Should I send using my VPS rather than Sendgrid or Amazon

Eric535

Member
Hi,

I have a client of mine which I setup MW on a vps for them. They have about 40,000 emails which they send out twice a week to. Now me myself I have a little bit more than that and I been using mandrill for a while and now im experimenting with sendgrid and about to try amazon. Is it just better to just to it from my vps rather than a third party SMTP?
 
Hi,

I have a client of mine which I setup MW on a vps for them. They have about 40,000 emails which they send out twice a week to. Now me myself I have a little bit more than that and I been using mandrill for a while and now im experimenting with sendgrid and about to try amazon. Is it just better to just to it from my vps rather than a third party SMTP?
It is generally advisable to go with stable streams instead of (more or less) sporadic ones.
In case of any (unfounded) complaints (you need proof for both opt-in points which we don't have yet so far), you are also much safer if you go with a third party sender than your own (and moving always costs some time/money/etc).
 
It is generally advisable to go with stable streams instead of (more or less) sporadic ones.
In case of any (unfounded) complaints (you need proof for both opt-in points which we don't have yet so far), you are also much safer if you go with a third party sender than your own (and moving always costs some time/money/etc).

Im confused at this reply.
 
Why would my vps not be stable?
The comment re 'stable' was re the mail streams, not your vps (as you wrote: 'about 40,000 emails which they send out twice a week', which is more like on/off).

Which complaints do you speak about that "we" dont have yet?
That was re 'if anyone ever complains about spam/not having signed-up/etc'.
The 'we' was re mwz not having yet the second data set (the confirmation IP and confirmation time).

In effect, with a third party delivery server, you are using their (IP) reputation (from steady overall good/confirmed email streams), and as long as the bounces and complaints are within accepted limits, you are usually fine. Some hosts are very strict and boot you even if the normally accepted limits are maintained.

Hope this helps ;)
 
The comment re 'stable' was re the mail streams, not your vps (as you wrote: 'about 40,000 emails which they send out twice a week', which is more like on/off).


That was re 'if anyone ever complains about spam/not having signed-up/etc'.
The 'we' was re mwz not having yet the second data set (the confirmation IP and confirmation time).

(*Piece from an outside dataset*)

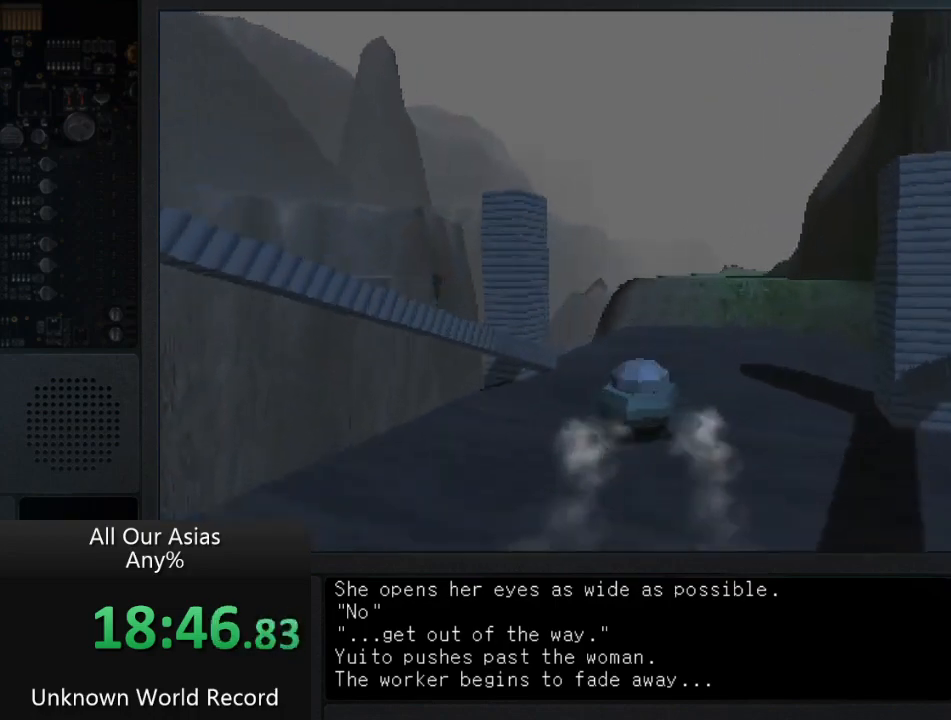
{"buttons": [], "left_stick": "up", "right_stick": "center", "events": []}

In effect, with a third party delivery server, you are using their (IP) reputation (from steady overall good/confirmed email streams), and as long as the bounces and complaints are within accepted limits, you are usually fine. Some hosts are very strict and boot you even if the normally accepted limits are maintained.

Hope this helps ;)

Gotcha ;)

I openeed an sendgrid account a few weeks ago. Only been sending about 2500 emails at a time. But they dont send them all off at one time because from what they told me I was a new account and that would be lifted soon. I havent sent my 60k list yet because im sure that would take days if the 2500 I sent took a day lol. What I did like about mandrill was that they told you how many emails you can send per hour and if you sent more than you were supposed to it would tell you that it was backlogged. Sendgrid doesnt have any of that from what I see.

I already setup amazon ses on my MW so I think i might just eventually go that route.
 
Gotcha ;)

I openeed an sendgrid account a few weeks ago. Only been sending about 2500 emails at a time. But they dont send them all off at one time because from what they told me I was a new account and that would be lifted soon. I havent sent my 60k list yet because im sure that would take days if the 2500 I sent took a day lol. What I did like about mandrill was that they told you how many emails you can send per hour and if you sent more than you were supposed to it would tell you that it was backlogged. Sendgrid doesnt have any of that from what I see.

I already setup amazon ses on my MW so I think i might just eventually go that route.
Sounds very reasonable to me. Each of them have their own ramp-up schedules (oft listed in the help section) and if you need it faster you can request it and then send to a test list of your own email addresses (and aliases, ie eric535+...@domain.com) which will all inbox and hence they will have no trouble upgrading you.
The whole backlog thing happens always with all providers once you start to send at 'supersonic' speeds, since their delivery directives/policies are adjusted to respect the destination inbox limits (so this is actually very good for you, and would be so much harder to maintain with all nuance on one's own server(s)).
Happy mailing!
;)
 
gotcha. So your saying I can make a catch all domain with a whole bunch of accounts and send emails to them? Dont you think they will catch on to that?
 
gotcha. So your saying I can make a catch all domain with a whole bunch of accounts and send emails to them? Dont you think they will catch on to that?
Even if, it is all clean email. The point is that you can test at your heart's content, and meanwhile create a bit of a good rep, which may come in handy eventually.